Incidenza e funzionamento

Nonostante il lavoro dei Clance e Imes fosse focalizzato sulla popolazione femminile, studi successivi hanno dimostrato che anche gli uomini si trovano a soffrire della sindrome dell’impostore. Essa può infatti riguardare chiunque, indipendentemente da sesso, cultura, lavoro, percorso di studi e successi raggiunti. Si stima che, nel corso della vita, il 70% delle persone possa trovarsi a sperimentare la sensazione di essere un impostore. Tuttavia, queste sensazioni si manifestano con più severità nelle donne e in chi intraprende un percorso di studio o una carriera nell’ambito medico. (Chandra et al., 2019)
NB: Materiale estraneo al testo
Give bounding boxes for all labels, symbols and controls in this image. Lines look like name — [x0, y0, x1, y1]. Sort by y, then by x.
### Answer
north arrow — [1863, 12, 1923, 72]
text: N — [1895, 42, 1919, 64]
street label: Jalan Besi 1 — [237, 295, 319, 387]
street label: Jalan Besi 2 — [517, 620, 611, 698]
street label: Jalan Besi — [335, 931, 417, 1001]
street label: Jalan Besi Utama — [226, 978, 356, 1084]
La sindrome dell’impostore si mantiene viva attraverso un circolo vizioso: meno ci si sente meritevoli dei riconoscimenti riguardo il proprio operato, più aumenta il bisogno di perfezionismo, il controllo di ciò che si fa. Si alza quindi l’asticella degli obiettivi, ponendosi standard praticamente irraggiungibili. Lo sforzo cui ci si sottopone per raggiungerli crea forte ansia, senso d’incapacità e di impotenza, aumentando e confermando la percezione di non essere meritevoli dei traguardi raggiunti fino a quel momento. È stato osservato che la sindrome dell’impostore è correlata significativamente a burnout.

 

Come affrontare la sindrome dell’impostore?
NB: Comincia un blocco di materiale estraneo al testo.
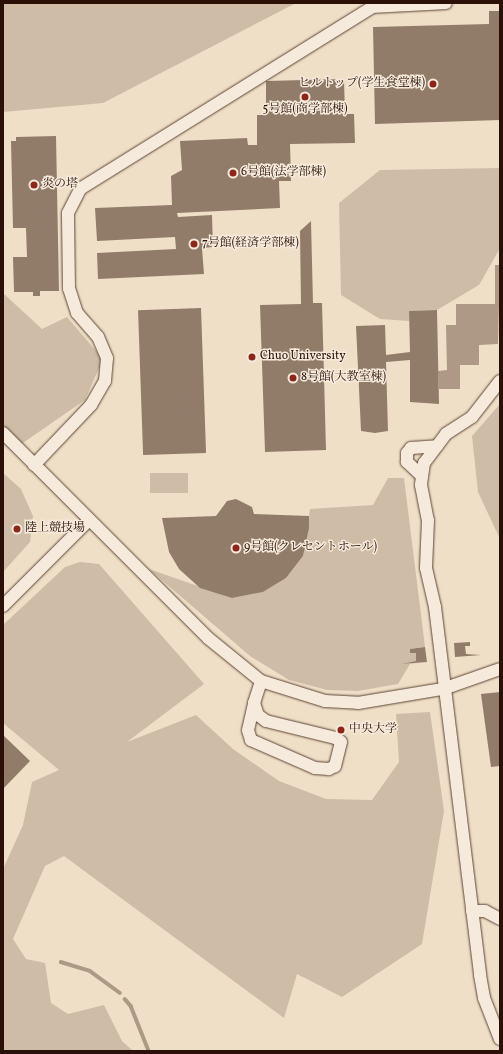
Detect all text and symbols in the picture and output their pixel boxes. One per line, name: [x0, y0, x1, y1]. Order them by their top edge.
place label: ヒルトップ(学生食堂棟): [298, 77, 425, 91]
marker: ヒルトップ(学生食堂棟): [428, 79, 438, 89]
marker: 5号館(商学部棟): [300, 92, 310, 102]
place label: 5号館(商学部棟): [263, 103, 347, 117]
place label: 6号館(法学部棟): [241, 166, 326, 180]
marker: 6号館(法学部棟): [228, 168, 238, 178]
place label: 炎の塔: [42, 178, 78, 192]
marker: 炎の塔: [29, 180, 39, 190]
place label: 7号館(経済学部棟): [202, 237, 299, 251]
marker: 7号館(経済学部棟): [189, 239, 199, 249]
place label: Chuo University: [260, 350, 346, 364]
marker: Chuo University: [247, 352, 257, 362]
place label: 8号館(大教室棟): [301, 371, 386, 385]
marker: 8号館(大教室棟): [288, 373, 298, 383]
place label: 陸上競技場: [25, 522, 85, 536]
marker: 陸上競技場: [12, 524, 22, 534]
place label: 9号館(クレセントホール): [244, 541, 377, 555]
marker: 9号館(クレセントホール): [231, 543, 241, 553]
place label: 中央大学: [349, 723, 397, 737]
marker: 中央大学: [336, 725, 346, 735]

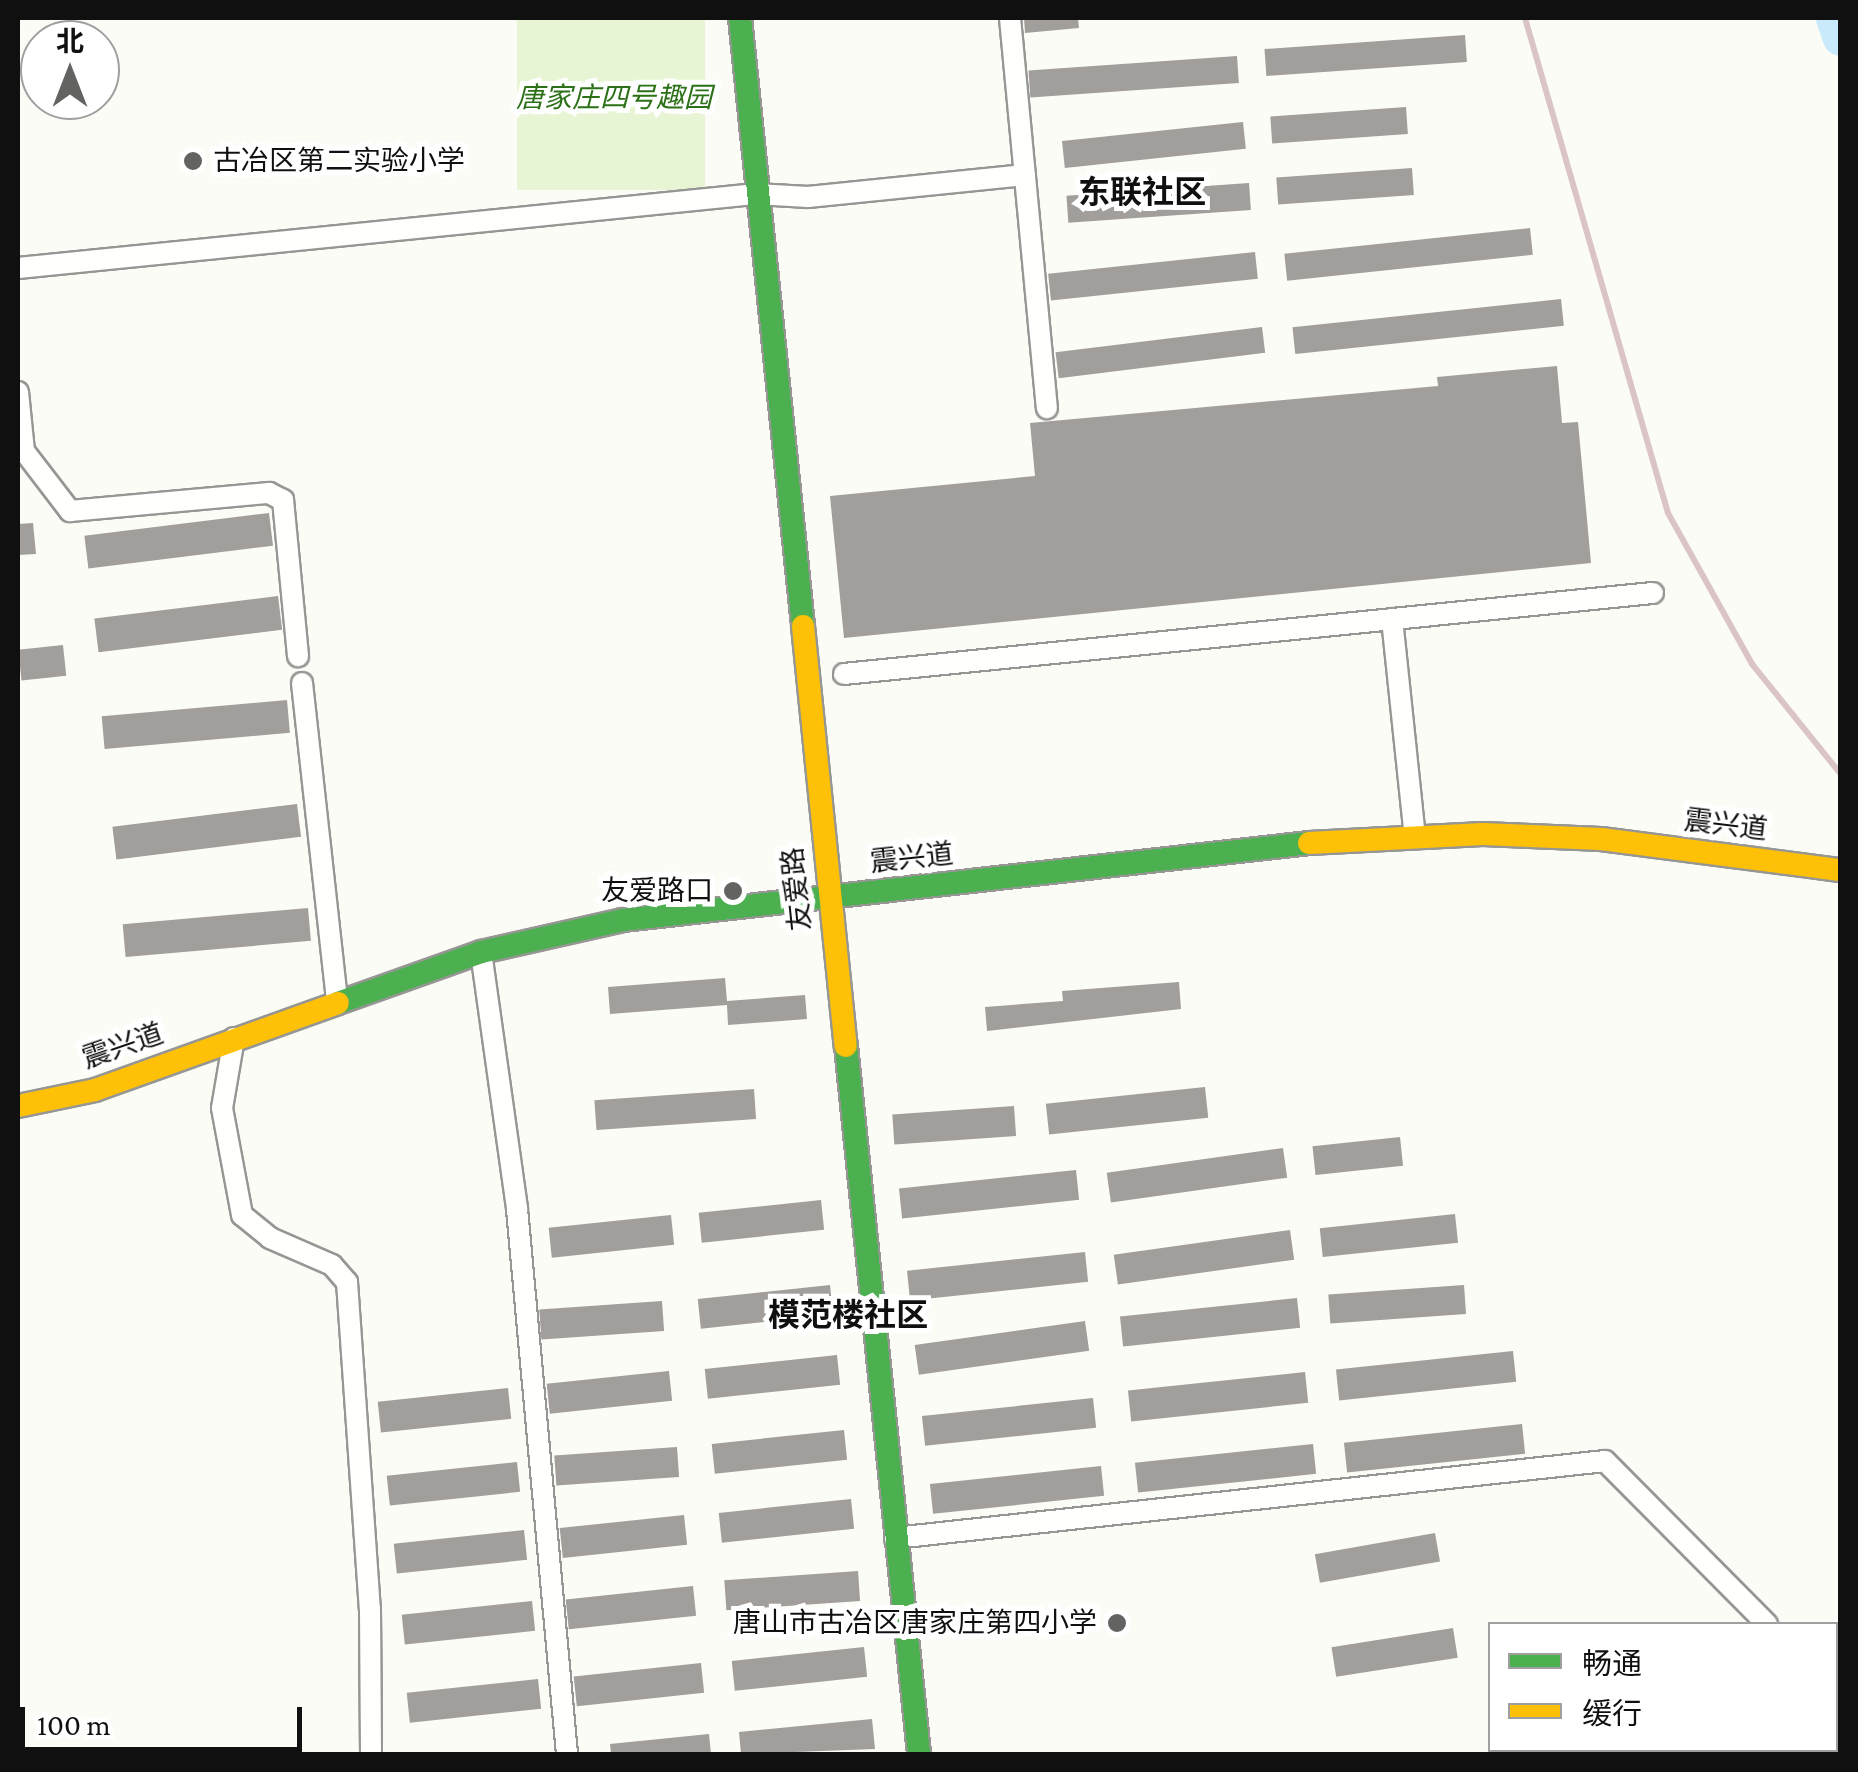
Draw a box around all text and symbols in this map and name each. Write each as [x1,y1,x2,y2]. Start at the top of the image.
north arrow [20,20,120,120]
text: 北 [56,26,84,57]
park label: 唐家庄四号趣园 [516,81,712,115]
place label: 古冶区第二实验小学 [213,144,465,178]
marker: 古冶区第二实验小学 [182,150,204,172]
district label: 东联社区 [1078,173,1206,211]
street label: 震兴道 [1682,803,1770,847]
street label: 震兴道 [868,837,956,879]
street label: 友爱路 [776,845,818,933]
place label: 友爱路口 [601,874,713,908]
marker: 友爱路口 [722,880,744,902]
street label: 震兴道 [78,1016,168,1076]
district label: 模范楼社区 [768,1296,928,1334]
place label: 唐山市古冶区唐家庄第四小学 [733,1606,1097,1640]
marker: 唐山市古冶区唐家庄第四小学 [1106,1612,1128,1634]
legend [1488,1622,1838,1752]
text: 畅通 [1582,1647,1642,1680]
scale bar [25,1687,308,1749]
text: 缓行 [1582,1697,1642,1730]
text: 100 m [37,1708,111,1741]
La maggior parte delle persone che soffrono di sindrome dell’impostore non ne fanno parola, per paura di essere “scoperti”. Il primo, fondamentale passo per poterne uscire è quello di riconoscerla e saperla nominare. Dare un nome al problema non solo dà un senso alle sensazioni ed emozioni che si provano, ma aiuta anche a creare un dialogo attorno a questo sentire che, come è stato detto prima, è molto frequente. Una volta riconosciuto quello che si prova, si procede in un lavoro di riconoscimento e accettazione di ciò che è stato raggiunto nella propria vita: per aiutarsi in questo, potrebbe essere utile stilare una lista che percorra il proprio percorso, di studi e di carriera, soffermando l’attenzione ai vari riconoscimenti ottenuti nella vita, agli step percorsi, al lavoro che è stato fatto per poterli ottenere.
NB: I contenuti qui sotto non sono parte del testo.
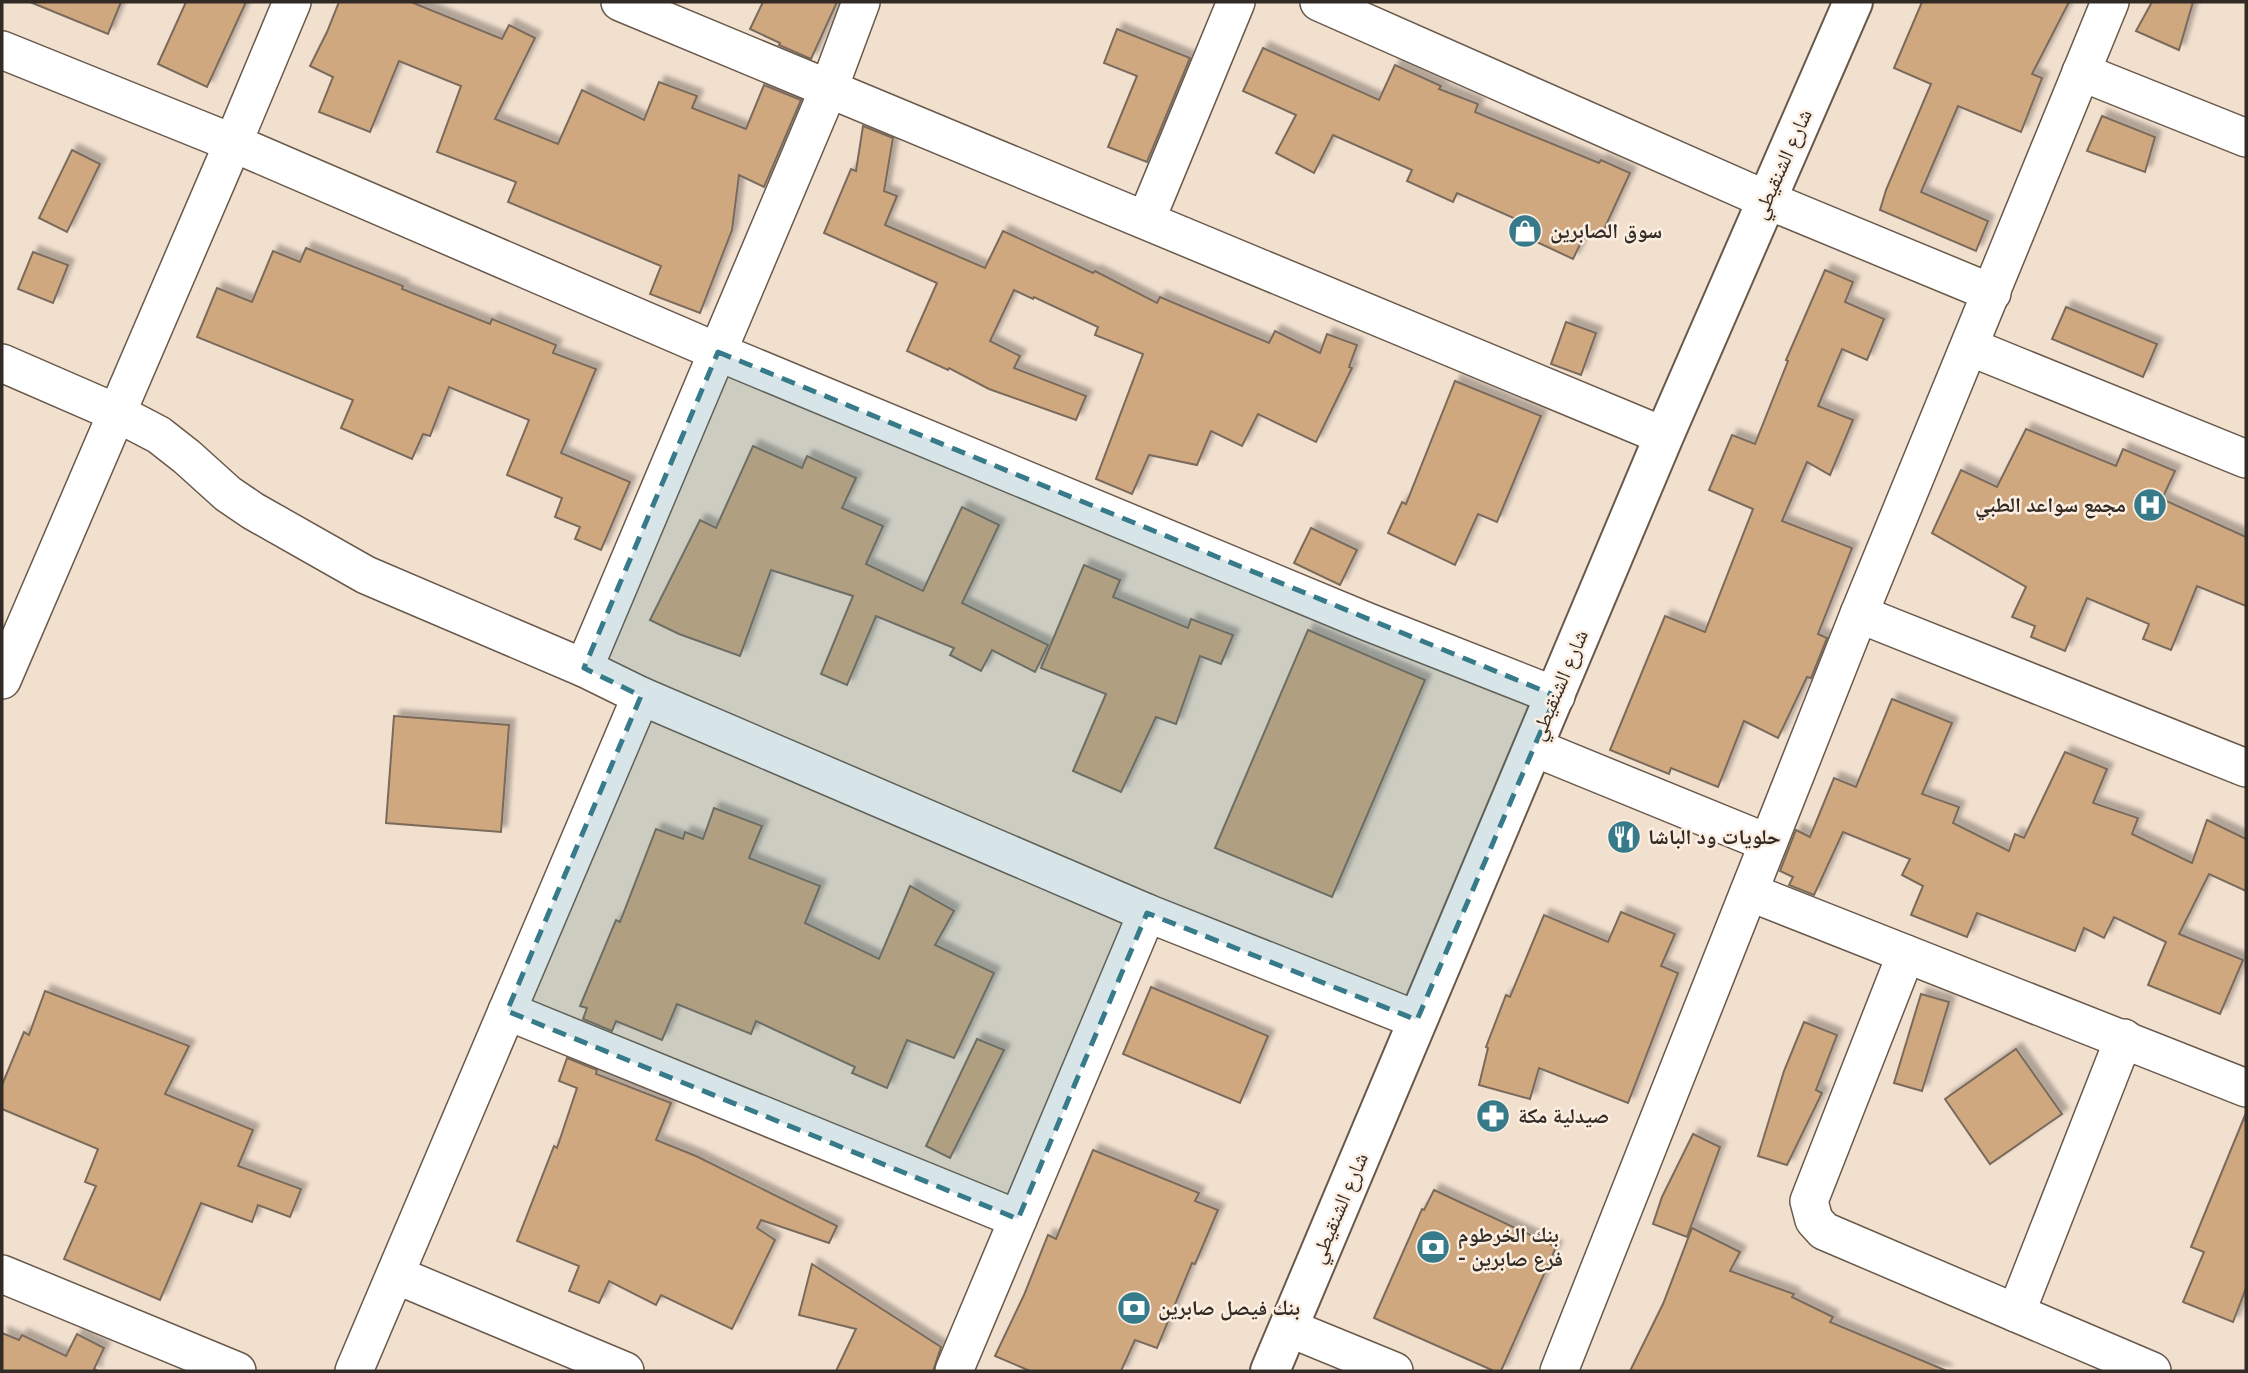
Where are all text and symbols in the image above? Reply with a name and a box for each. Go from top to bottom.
street label: شارع الشنقيطي [1747,105,1821,224]
shop icon: سوق الصابرين [1506,212,1544,250]
place label: سوق الصابرين [1550,219,1662,244]
hospital icon: مجمع سواعد الطبي [2131,486,2169,524]
place label: مجمع سواعد الطبي [1975,493,2126,521]
street label: شارع الشنقيطي [1525,626,1597,746]
restaurant icon: حلويات ود الباشا [1605,818,1643,856]
place label: حلويات ود الباشا [1648,825,1781,849]
pharmacy icon: صيدلية مكة [1474,1097,1512,1135]
place label: صيدلية مكة [1518,1104,1609,1128]
street label: شارع الشنقيطي [1305,1149,1377,1269]
place label: بنك الخرطوم - فرع صابرين [1458,1223,1563,1272]
bank icon: بنك الخرطوم - فرع صابرين [1414,1228,1452,1266]
bank icon: بنك فيصل صابرين [1115,1289,1153,1327]
place label: بنك فيصل صابرين [1158,1296,1300,1321]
Un’altra opzione molto utile può essere quella di fare affidamento ad un mentore: la guida e il supporto di una persona che si ammira nel settore di proprio interesse può ridurre la sensazione di isolamento. Avere dei colleghi a cui confidare il proprio vissuto riduce i livelli di stress e le tensioni. Chi si è sempre sentito impostore non è mai riuscito ad accettare i complimenti, rifiutandoli attraverso scuse o giustificazioni. Saper rispondere con un semplice “grazie” è un ulteriore passo per superare le sensazioni di inadeguatezza. Infine, ma non meno importante, è necessario fare i conti con il fatto che il fallimento fa parte della vita: nessuno è perfetto. Ognuno riesce meglio in qualcosa e peggio in altro. Ma il fallimento in un compito non definisce la persona.

 

Scritto dalla Dr.ssa Vanessa Pergher – Psicologa

 

Riferimenti bibliografici

Chandra, S., Huebert, C., Crowley, E., & Das, A.M. (2019). Impostor Syndrome: Could It Be Holding You or Your Mentees Back?, Chest, 156(1), 26-32.

Clance, P.R. & Imes S. (1978). The Imposter Phenomenon in High Achieving Women: Dynamics and Therapeutic Intervention, Psychotherapy: Theory, Research, Practice, 15(3), 241.